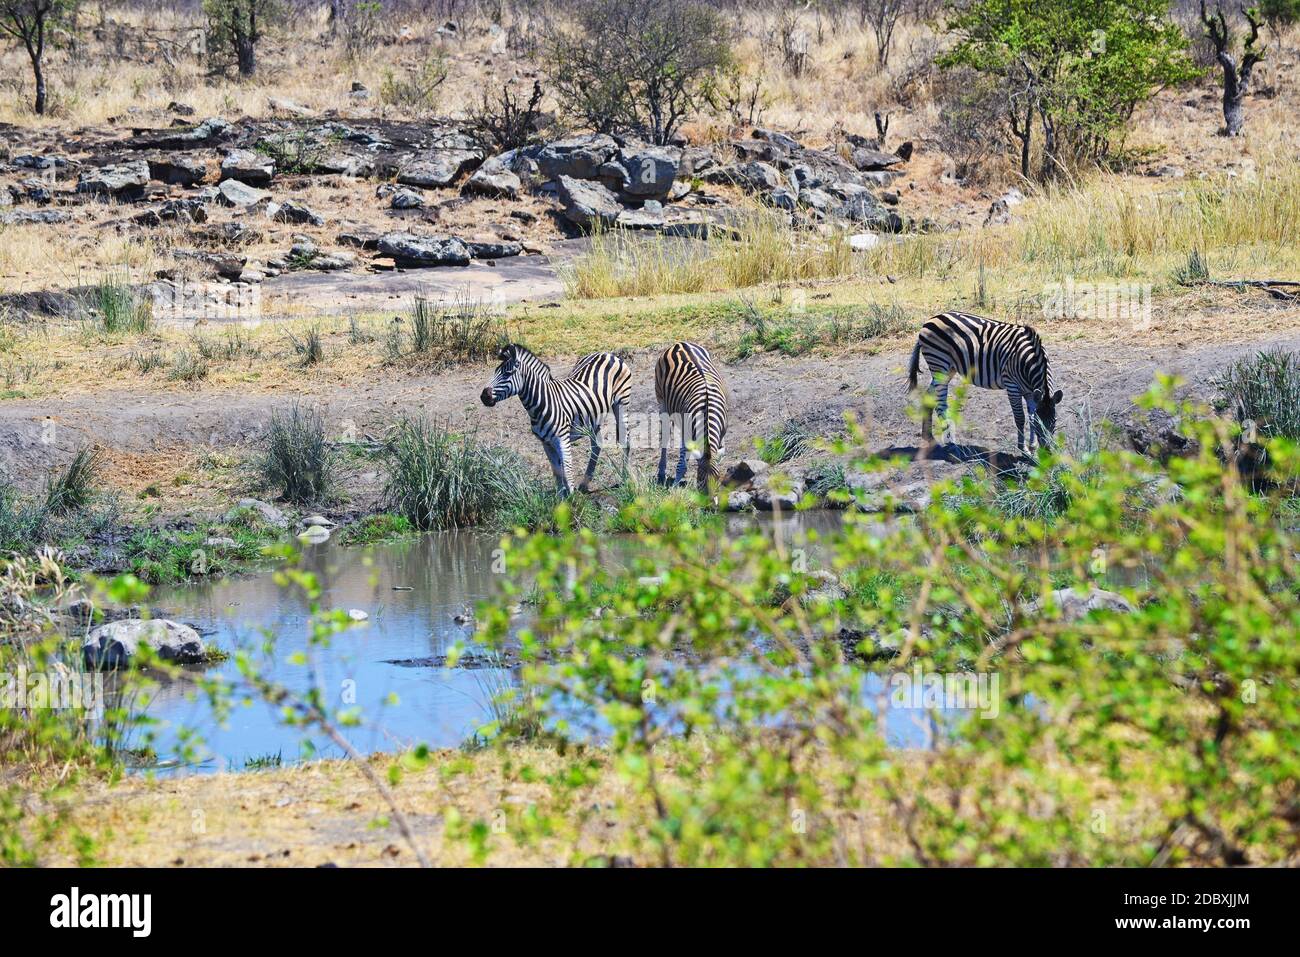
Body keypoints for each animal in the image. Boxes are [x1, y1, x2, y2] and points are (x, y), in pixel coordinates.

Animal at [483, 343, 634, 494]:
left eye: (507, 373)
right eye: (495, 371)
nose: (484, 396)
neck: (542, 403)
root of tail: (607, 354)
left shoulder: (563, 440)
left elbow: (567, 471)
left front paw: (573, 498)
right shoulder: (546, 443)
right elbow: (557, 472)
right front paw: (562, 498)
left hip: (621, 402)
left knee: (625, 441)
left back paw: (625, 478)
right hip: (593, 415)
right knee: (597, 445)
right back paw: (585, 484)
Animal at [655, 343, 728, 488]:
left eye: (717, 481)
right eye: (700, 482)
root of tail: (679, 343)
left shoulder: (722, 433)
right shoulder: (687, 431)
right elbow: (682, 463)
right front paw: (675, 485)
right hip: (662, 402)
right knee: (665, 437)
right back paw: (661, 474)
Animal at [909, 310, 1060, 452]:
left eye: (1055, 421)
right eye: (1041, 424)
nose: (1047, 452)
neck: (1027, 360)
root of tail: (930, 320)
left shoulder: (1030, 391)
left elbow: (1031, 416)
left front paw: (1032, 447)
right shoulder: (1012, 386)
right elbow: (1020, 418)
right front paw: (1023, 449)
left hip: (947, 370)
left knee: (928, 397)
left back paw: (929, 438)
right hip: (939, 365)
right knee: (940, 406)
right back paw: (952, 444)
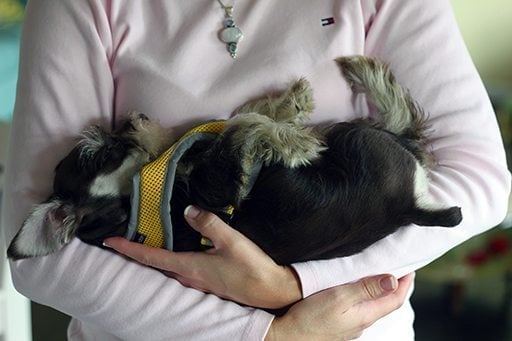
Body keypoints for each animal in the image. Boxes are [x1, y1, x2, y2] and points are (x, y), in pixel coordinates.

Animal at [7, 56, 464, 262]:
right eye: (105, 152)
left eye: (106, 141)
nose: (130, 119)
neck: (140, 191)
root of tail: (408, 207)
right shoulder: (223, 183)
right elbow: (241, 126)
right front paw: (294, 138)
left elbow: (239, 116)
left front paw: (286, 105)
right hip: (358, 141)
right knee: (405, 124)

§ **Exercise directions**:
Output a verbatim copy of the entries and skip the pictures.

§ **Output for this task**:
Body keypoints for each animal in the image. Boxes are [x1, y1, x2, y2] and points are (x, y), in pixel coordinates.

Animal at [483, 343, 634, 494]:
left eye: (507, 373)
right eye: (495, 371)
nose: (484, 396)
neck: (542, 403)
root of tail: (607, 354)
left shoulder: (563, 440)
left elbow: (567, 471)
left front paw: (573, 498)
right shoulder: (546, 443)
right elbow: (557, 472)
right front paw: (562, 498)
left hip: (621, 402)
left knee: (625, 441)
left back paw: (625, 478)
right hip: (593, 415)
right knee: (597, 445)
right back paw: (585, 484)
Animal at [655, 343, 728, 488]:
left eye: (717, 481)
right eye: (700, 482)
root of tail: (679, 343)
left shoulder: (722, 433)
right shoulder: (687, 431)
right elbow: (682, 463)
right front paw: (675, 485)
right hip: (662, 402)
right knee: (665, 437)
right back paw: (661, 474)
Animal at [909, 310, 1060, 452]:
left eye: (1055, 421)
right eye: (1041, 424)
nose: (1047, 452)
neck: (1027, 360)
root of tail: (930, 320)
left shoulder: (1030, 391)
left elbow: (1031, 416)
left front paw: (1032, 447)
right shoulder: (1012, 386)
right elbow: (1020, 418)
right front paw: (1023, 449)
left hip: (947, 370)
left knee: (928, 397)
left back paw: (929, 438)
right hip: (939, 365)
right knee: (940, 406)
right back paw: (952, 444)
Body keypoints for each animal in the image. Boxes are [x1, y1, x2, y2] and points are (x, y), in pixel coordinates.

Animal at [7, 56, 464, 262]:
right eye: (105, 152)
left eye: (106, 141)
nose: (130, 119)
neck: (140, 191)
root of tail: (408, 207)
right shoulder: (223, 183)
right elbow: (241, 126)
right front paw: (294, 138)
left elbow: (239, 116)
left front paw: (286, 105)
right hip: (358, 141)
right knee: (405, 124)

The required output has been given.